[Page-level text extractions]
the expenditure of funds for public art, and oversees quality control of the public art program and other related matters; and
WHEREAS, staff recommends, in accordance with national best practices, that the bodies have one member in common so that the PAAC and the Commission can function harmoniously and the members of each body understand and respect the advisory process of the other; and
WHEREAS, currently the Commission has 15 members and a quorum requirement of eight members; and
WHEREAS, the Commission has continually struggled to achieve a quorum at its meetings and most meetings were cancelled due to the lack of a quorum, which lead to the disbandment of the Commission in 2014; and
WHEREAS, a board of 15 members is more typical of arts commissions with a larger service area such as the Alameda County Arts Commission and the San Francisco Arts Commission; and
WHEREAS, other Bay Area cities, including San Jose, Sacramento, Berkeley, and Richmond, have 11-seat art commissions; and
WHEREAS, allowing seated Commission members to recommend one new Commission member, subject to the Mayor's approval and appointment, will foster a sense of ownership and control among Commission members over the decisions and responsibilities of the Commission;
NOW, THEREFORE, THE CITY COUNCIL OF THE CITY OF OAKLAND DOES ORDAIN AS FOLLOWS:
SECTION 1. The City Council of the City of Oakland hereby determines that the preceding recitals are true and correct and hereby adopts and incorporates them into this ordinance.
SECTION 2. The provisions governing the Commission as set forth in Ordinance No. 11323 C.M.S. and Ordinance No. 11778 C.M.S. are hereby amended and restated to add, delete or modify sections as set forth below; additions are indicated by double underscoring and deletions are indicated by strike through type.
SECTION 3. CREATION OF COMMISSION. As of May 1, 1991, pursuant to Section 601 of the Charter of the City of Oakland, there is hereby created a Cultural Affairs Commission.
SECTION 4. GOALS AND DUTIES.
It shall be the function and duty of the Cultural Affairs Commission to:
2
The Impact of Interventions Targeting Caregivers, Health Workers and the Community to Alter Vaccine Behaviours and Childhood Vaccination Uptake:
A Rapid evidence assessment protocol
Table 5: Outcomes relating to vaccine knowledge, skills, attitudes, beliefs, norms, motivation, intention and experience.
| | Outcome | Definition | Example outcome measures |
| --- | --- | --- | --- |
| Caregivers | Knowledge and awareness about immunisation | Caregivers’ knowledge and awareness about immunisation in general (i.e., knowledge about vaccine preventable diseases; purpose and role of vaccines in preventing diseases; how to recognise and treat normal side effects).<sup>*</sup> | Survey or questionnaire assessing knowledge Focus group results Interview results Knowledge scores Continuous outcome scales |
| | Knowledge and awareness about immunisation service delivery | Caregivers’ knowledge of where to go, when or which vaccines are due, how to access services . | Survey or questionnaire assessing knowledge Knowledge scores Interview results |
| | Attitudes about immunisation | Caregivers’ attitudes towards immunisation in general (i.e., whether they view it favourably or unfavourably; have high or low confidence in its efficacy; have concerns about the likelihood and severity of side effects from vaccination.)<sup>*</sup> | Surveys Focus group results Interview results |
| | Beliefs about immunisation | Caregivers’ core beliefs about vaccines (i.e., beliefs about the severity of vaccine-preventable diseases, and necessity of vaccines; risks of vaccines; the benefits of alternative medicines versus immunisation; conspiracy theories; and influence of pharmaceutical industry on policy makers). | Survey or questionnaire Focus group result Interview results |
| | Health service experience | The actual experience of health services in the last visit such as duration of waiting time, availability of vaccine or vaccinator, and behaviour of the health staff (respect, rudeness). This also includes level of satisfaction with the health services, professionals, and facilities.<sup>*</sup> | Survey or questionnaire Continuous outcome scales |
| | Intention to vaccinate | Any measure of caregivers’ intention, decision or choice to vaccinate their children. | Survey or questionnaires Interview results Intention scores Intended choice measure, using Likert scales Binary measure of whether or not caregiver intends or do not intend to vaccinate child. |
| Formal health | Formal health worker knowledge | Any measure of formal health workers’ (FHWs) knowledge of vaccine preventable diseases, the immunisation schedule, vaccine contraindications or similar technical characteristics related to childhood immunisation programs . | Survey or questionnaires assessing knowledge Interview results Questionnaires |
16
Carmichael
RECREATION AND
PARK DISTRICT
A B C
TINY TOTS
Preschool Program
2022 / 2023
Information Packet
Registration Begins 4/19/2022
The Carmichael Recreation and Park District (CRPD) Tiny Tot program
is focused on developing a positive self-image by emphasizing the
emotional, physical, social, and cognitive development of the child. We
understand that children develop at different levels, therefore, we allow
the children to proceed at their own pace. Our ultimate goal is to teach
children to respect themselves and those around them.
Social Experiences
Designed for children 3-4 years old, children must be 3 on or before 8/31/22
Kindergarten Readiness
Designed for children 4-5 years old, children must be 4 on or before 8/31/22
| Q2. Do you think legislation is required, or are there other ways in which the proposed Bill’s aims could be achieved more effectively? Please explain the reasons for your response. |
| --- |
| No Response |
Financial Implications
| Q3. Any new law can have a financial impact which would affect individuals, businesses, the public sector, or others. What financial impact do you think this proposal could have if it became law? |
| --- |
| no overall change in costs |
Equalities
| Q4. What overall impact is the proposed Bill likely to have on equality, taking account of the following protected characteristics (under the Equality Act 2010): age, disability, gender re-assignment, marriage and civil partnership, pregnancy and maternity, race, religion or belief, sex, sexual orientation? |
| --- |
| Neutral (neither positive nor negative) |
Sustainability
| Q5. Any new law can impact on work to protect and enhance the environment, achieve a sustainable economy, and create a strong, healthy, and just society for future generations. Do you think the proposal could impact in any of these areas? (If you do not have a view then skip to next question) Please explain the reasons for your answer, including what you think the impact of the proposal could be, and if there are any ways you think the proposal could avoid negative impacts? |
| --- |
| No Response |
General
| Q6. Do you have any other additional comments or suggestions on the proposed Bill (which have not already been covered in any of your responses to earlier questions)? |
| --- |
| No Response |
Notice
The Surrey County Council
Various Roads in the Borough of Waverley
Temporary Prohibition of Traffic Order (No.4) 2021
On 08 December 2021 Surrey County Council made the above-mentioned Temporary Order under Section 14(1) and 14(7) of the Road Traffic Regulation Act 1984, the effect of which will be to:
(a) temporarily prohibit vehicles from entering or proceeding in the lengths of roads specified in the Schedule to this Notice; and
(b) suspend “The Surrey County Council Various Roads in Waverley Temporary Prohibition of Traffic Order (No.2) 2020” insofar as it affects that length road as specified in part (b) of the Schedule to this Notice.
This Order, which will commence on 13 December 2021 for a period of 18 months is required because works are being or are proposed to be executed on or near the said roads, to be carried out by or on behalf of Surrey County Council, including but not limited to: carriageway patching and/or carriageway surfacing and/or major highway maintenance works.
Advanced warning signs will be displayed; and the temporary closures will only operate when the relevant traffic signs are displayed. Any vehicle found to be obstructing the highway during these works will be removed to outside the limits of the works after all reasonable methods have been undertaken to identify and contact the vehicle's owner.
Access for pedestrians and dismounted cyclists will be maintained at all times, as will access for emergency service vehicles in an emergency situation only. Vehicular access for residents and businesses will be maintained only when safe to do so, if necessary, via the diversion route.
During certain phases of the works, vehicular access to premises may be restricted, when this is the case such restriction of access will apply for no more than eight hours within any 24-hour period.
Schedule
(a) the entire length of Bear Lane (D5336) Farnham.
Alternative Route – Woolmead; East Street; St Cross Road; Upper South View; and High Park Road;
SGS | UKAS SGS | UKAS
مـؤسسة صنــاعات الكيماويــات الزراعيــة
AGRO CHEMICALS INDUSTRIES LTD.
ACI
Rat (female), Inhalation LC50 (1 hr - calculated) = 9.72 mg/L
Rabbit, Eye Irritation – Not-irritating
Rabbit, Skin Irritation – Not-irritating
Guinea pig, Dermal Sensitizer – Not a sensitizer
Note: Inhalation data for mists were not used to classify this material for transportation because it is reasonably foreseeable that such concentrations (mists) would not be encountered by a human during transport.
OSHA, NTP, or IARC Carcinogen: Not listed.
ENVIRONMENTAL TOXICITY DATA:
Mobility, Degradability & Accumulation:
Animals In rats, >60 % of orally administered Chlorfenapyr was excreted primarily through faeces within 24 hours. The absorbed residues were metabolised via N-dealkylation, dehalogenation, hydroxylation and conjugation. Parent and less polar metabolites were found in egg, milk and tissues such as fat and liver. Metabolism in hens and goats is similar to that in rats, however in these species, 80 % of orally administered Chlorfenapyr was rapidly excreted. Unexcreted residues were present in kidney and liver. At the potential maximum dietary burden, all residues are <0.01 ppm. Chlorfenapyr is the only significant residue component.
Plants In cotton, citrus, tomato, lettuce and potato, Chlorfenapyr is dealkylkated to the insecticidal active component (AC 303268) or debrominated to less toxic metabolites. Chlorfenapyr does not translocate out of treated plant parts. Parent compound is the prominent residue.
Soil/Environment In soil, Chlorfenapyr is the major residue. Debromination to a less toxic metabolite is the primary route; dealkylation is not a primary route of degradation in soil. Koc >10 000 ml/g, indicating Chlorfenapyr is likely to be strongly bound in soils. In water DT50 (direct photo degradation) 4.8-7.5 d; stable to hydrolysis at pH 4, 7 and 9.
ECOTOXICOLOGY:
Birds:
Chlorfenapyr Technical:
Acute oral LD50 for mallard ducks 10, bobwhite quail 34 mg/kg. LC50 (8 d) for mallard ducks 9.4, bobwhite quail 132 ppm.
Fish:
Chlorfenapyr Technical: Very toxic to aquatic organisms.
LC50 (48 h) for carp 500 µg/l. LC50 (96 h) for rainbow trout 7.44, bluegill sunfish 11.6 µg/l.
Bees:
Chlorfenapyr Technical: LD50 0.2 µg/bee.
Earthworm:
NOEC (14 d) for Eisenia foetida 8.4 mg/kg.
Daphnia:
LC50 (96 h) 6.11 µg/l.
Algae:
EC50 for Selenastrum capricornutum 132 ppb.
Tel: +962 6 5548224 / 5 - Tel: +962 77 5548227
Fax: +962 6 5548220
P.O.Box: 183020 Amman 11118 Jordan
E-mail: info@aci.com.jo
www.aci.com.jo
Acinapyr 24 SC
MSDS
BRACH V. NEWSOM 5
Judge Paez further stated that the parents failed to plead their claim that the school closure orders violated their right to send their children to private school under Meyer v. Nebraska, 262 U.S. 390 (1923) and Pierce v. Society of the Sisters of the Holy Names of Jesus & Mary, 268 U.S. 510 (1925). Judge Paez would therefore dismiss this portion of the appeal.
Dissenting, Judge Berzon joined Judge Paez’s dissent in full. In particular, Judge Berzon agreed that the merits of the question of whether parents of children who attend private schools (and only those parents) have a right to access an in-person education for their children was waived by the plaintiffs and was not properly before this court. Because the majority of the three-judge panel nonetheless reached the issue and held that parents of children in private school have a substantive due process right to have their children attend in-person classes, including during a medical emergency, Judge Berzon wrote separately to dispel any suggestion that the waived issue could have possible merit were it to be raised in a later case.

→ **EXERCISE**:
Take each line above that contains "vaccines" and copy it out.

→ **SOLUTION TO THIS PROBLEM**:
| Caregivers | Knowledge and awareness about immunisation | Caregivers’ knowledge and awareness about immunisation in general (i.e., knowledge about vaccine preventable diseases; purpose and role of vaccines in preventing diseases; how to recognise and treat normal side effects).<sup>*</sup> | Survey or questionnaire assessing knowledge Focus group results Interview results Knowledge scores Continuous outcome scales |
| | Knowledge and awareness about immunisation service delivery | Caregivers’ knowledge of where to go, when or which vaccines are due, how to access services . | Survey or questionnaire assessing knowledge Knowledge scores Interview results |
| | Beliefs about immunisation | Caregivers’ core beliefs about vaccines (i.e., beliefs about the severity of vaccine-preventable diseases, and necessity of vaccines; risks of vaccines; the benefits of alternative medicines versus immunisation; conspiracy theories; and influence of pharmaceutical industry on policy makers). | Survey or questionnaire Focus group result Interview results |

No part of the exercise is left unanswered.